Wednesday, October 07, 2009

`A Gold Light in Certain Old Paintings'

The final poem in Donald Justice’s final book, Collected Poems, published days after the poet’s death on Aug. 6, 2004, takes its title from the first line of the first of its three stanzas. The theme – appropriate to what appears to be a dying poet’s concluding report to the world he is about to leave – is how humans might endure unhappiness and suffering.

1
“There is a gold light in certain old paintings
That represents a diffusion of sunlight.
It is like happiness, when we are happy.
It comes from everywhere and from nowhere at once, this light,
And the poor soldiers sprawled at the foot of the cross
Share in its charity equally with the cross.”

I find this stanza sadly moving in light of Justice’s death. It stands as a poem complete unto itself. Justice was gentlest of poets, without being the sort who wants us to notice and laud his gentleness. I think of his “gold light” as grace descending on all of us, even the Roman soldiers. In “Old Masters,” Zbigniew Herbert writes of Renaissance painters:

“they drowned without a trace
in golden firmaments
with no cry of fright
or call to be remembered

“the surfaces of their paintings
are smooth as a mirror
they aren’t mirrors for us
they are mirrors for the chosen”

Justice was more forgiving and hopeful. “Charity” is a word monstrously compromised through misuse. Justice reminds us of 1 Corinthians 13:13, in the King James Bible: “And now abideth faith, hope, charity, these three; but the greatest of these is charity.”

2
“Orpheus hesitated beside the black river.
With so much to look forward to he looked back.
We think he sang then, but the song is lost.
At least he had seen once more the beloved back.
I say the song went this way: O prolong
Now the sorrow if that is all there is to prolong.”

From the Christian world we move to the classical. Orpheus turns to look at the doomed Eurydice. Orpheus/Justice (surname-turned-allegory) will sing of loss and grief – or nothing.

3
“The world is very dusty, uncle. Let us work.
One day the sickness shall pass from the earth for good.
The orchard will bloom; someone will play the guitar.
Our work will be seen as strong and clean and good.
And all that we suffered through having existed
Shall be forgotten as though it had never existed.”

This is Sonya Alexandrovna Serebryakov speaking in the final scene of Uncle Vanya. Chekhov, who considered all of his play comedies, published it in 1899 and based it heavily on another play he had published a decade earlier, The Wood Demon. Sonya describes a vision of the afterlife – as do the Old Masters and Orpheus.

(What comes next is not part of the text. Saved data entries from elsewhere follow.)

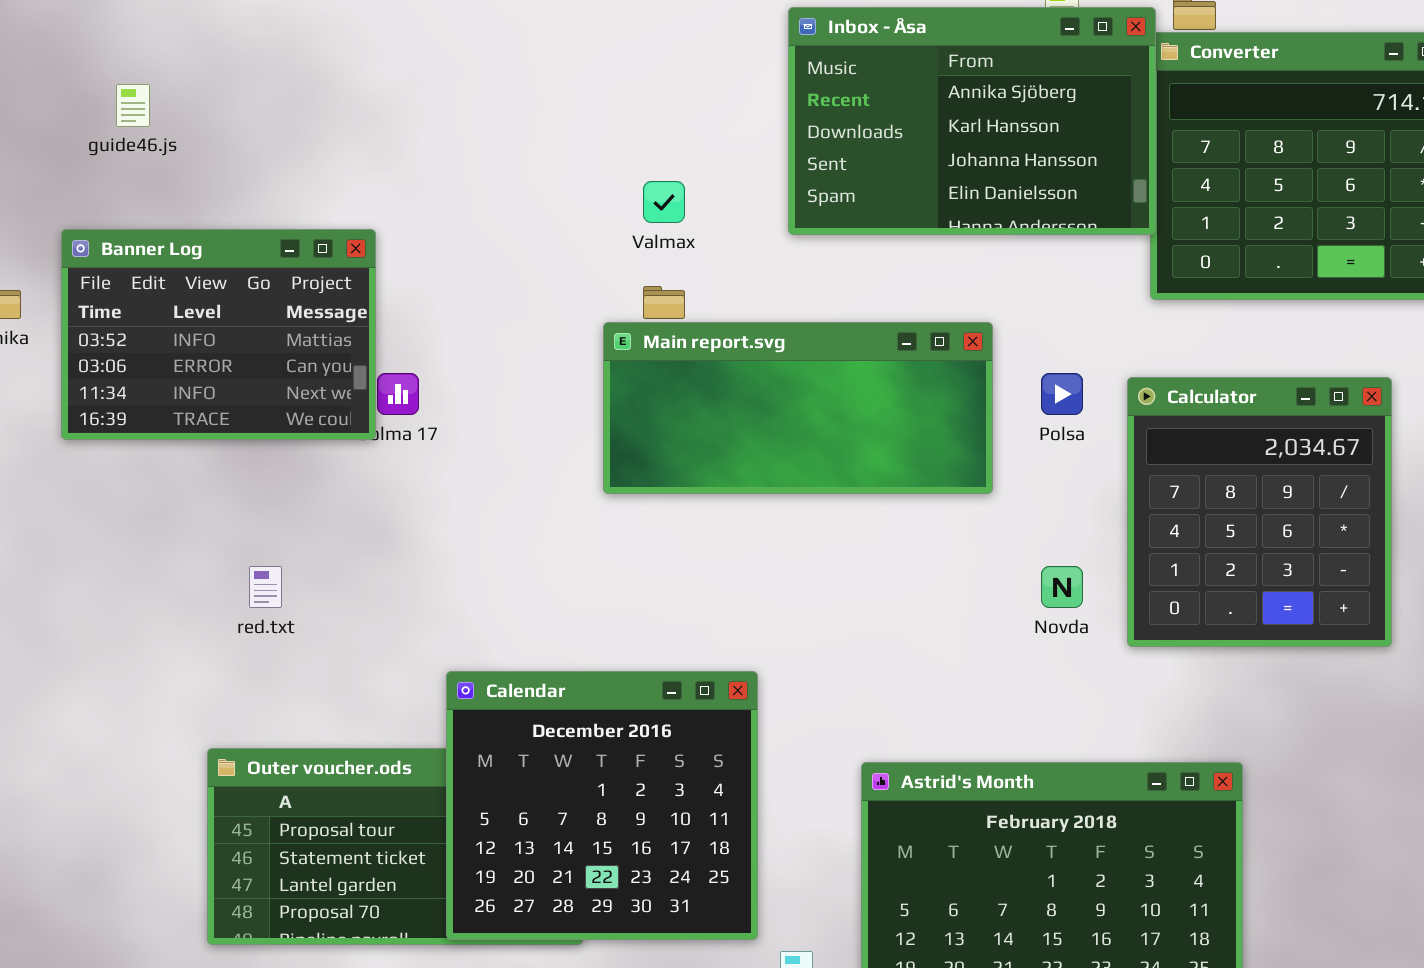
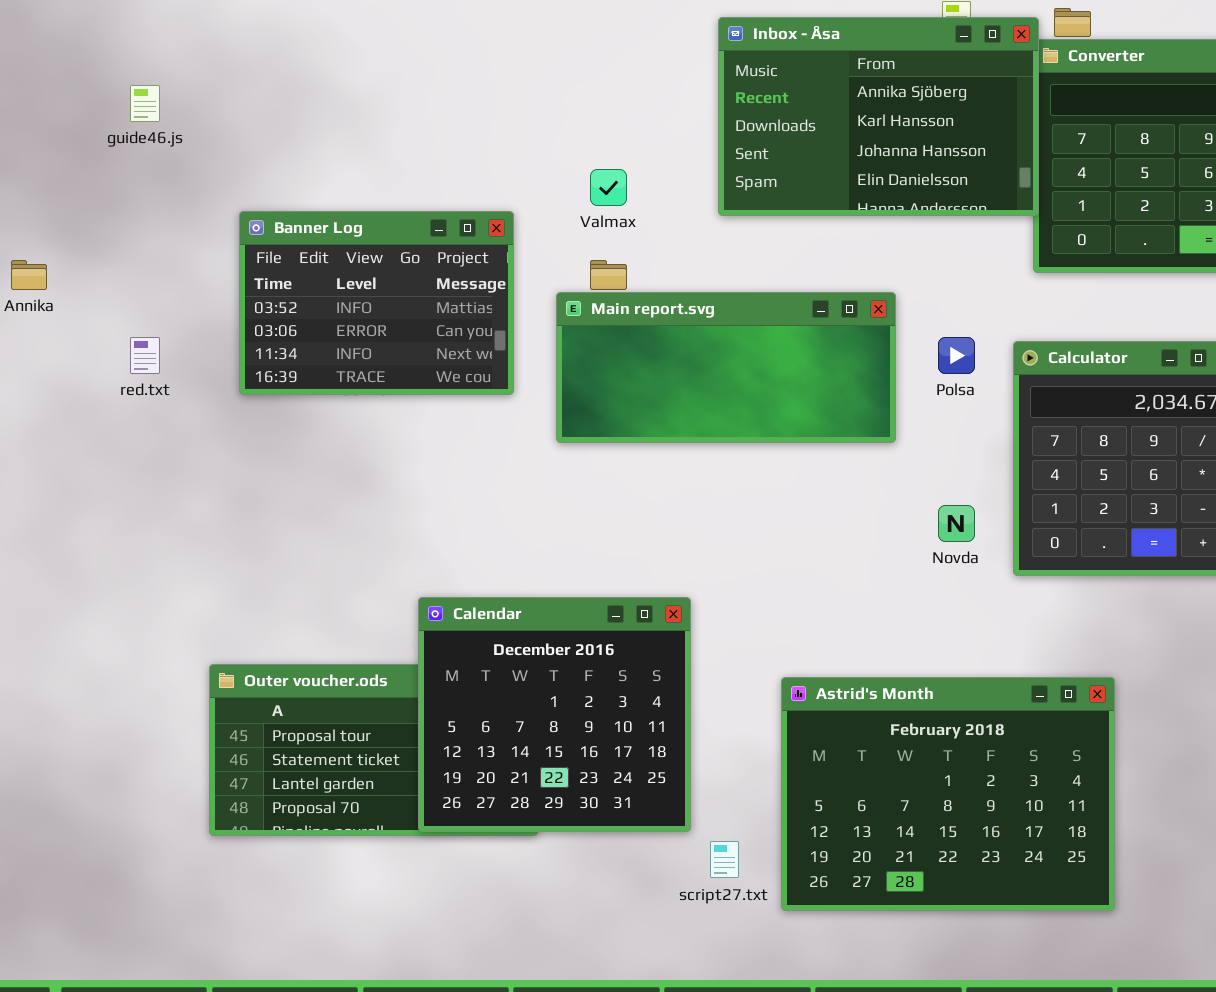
Banner Log: [61,229,376,440] -> [239,211,514,395], moved
red.txt: [249,566,282,608] -> [130,337,160,374], moved

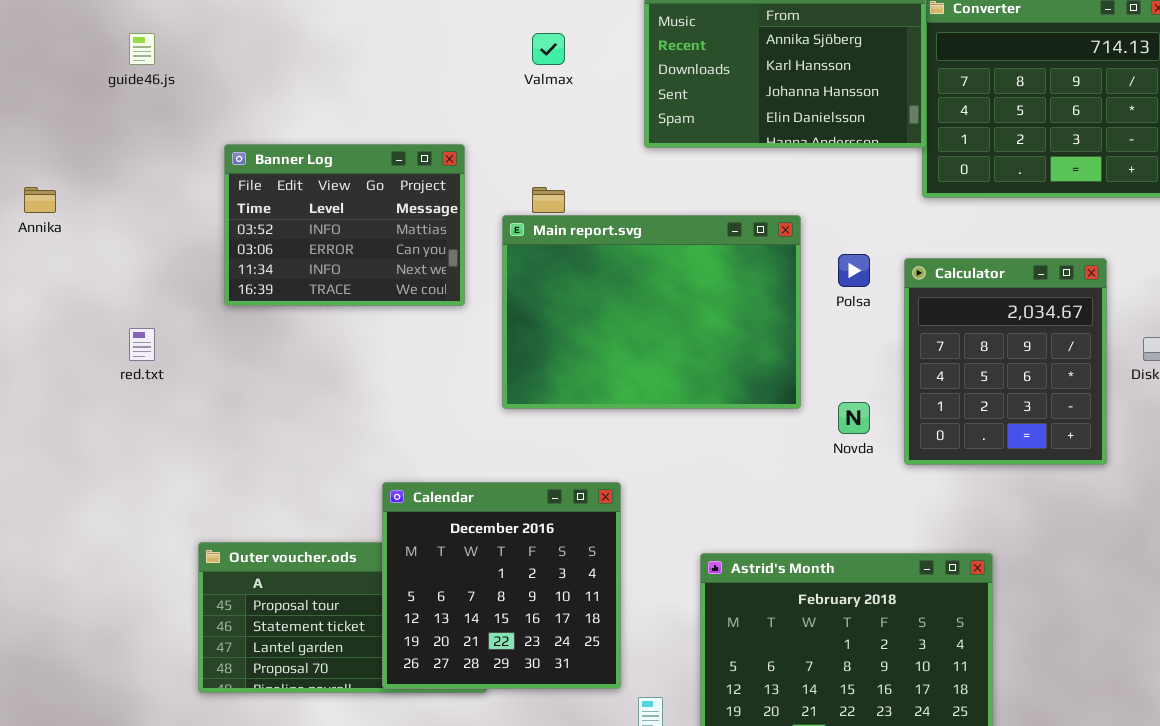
Valmax: [590,169,627,206] -> [532,33,565,65], moved
Main report.svg: [556,292,896,443] -> [502,215,801,409], resized
red.txt: [130,337,160,374] -> [129,328,155,361], moved

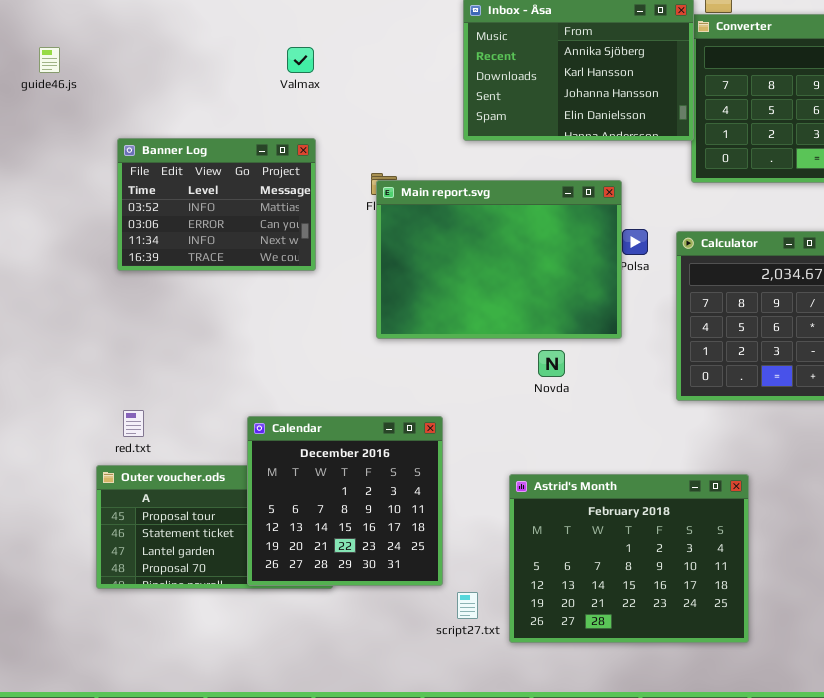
Valmax: [532,33,565,65] -> [287,47,314,73], moved
Main report.svg: [502,215,801,409] -> [376,180,622,339], moved
red.txt: [129,328,155,361] -> [123,410,144,437], moved
Novda: [838,402,870,434] -> [538,350,565,377], moved

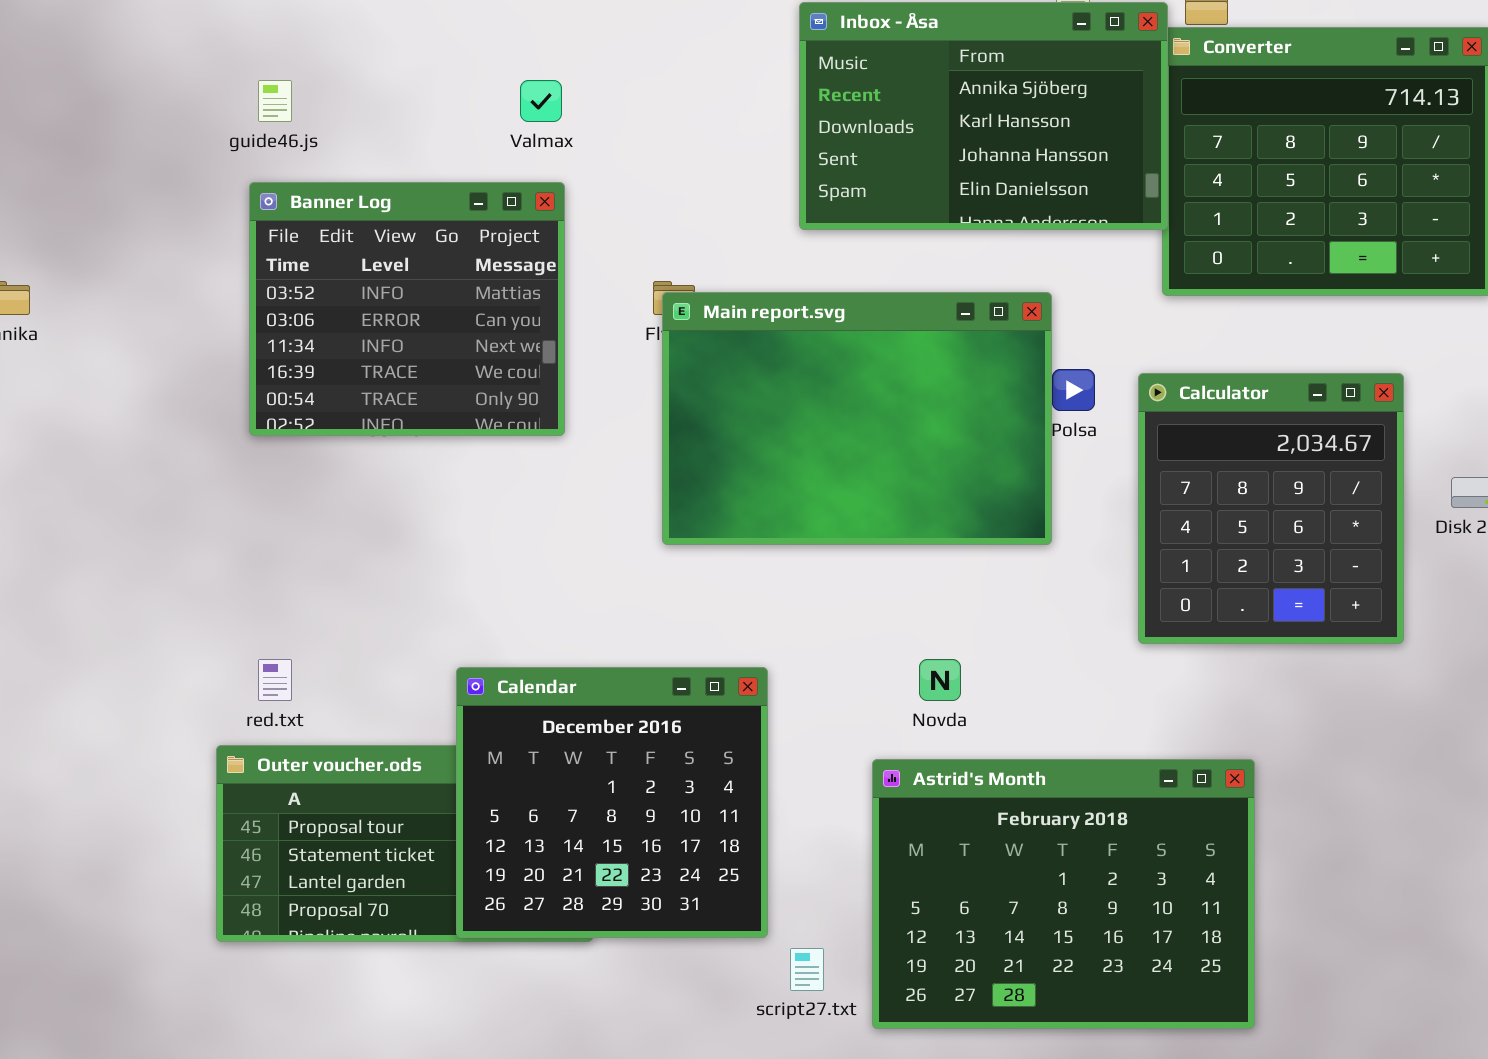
guide46.js: [39,47,60,73] -> [258,80,292,122], moved
Banner Log: [117,138,316,271] -> [249,182,565,436], resized
Novda: [538,350,565,377] -> [919,659,961,701], moved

Suffering is real but will be forgotten “as though it had never existed.” On Dec. 3, 1898, Chekhov (already ill with the tuberculosis that would kill him in five years) wrote in a letter to Gorky that he had never seen a production of Uncle Vanya:

“In the past few years it has had a good many performances in the provinces, possibly because I published it in a complete edition of my plays. In general I am not now particularly warmly disposed towards my plays; I lost interest in the theatre some time ago and no longer have any desire to write for it.”

Chekhov lived long enough after his renunciation to write Three Sisters and The Cherry Orchard, not to mention “The Lady with the Little Dog,” “In the Ravine,” “The Bishop” and “The Fiancée.”

2 comments:

Margaret Maugenest said...

Thank you.
I did not know this was Jutice's final poem in his final book. So poetic an end - beautiful and moving and perfect.
And what a title!
It's all about light...

Margaret said...

PS - What I meant about it's all about light -
A few afternoons ago, I was resting in late afternoon light looking up at the sky and thinking how perfect it was, how I could easily close my eyes and make my peace with the world and leave it in this light - and yes, there was gold in it.
Then afterwards I saw King Lear performed at the Brooklyn Academy of Music - and it ended brilliantly with a "Pieta" of Lear, and the flashing of changing light - I immediately thought of a halo, of another world - I have never seen light like that, I was amazed that it could be created in this world. It was stunning - brief, but eternal.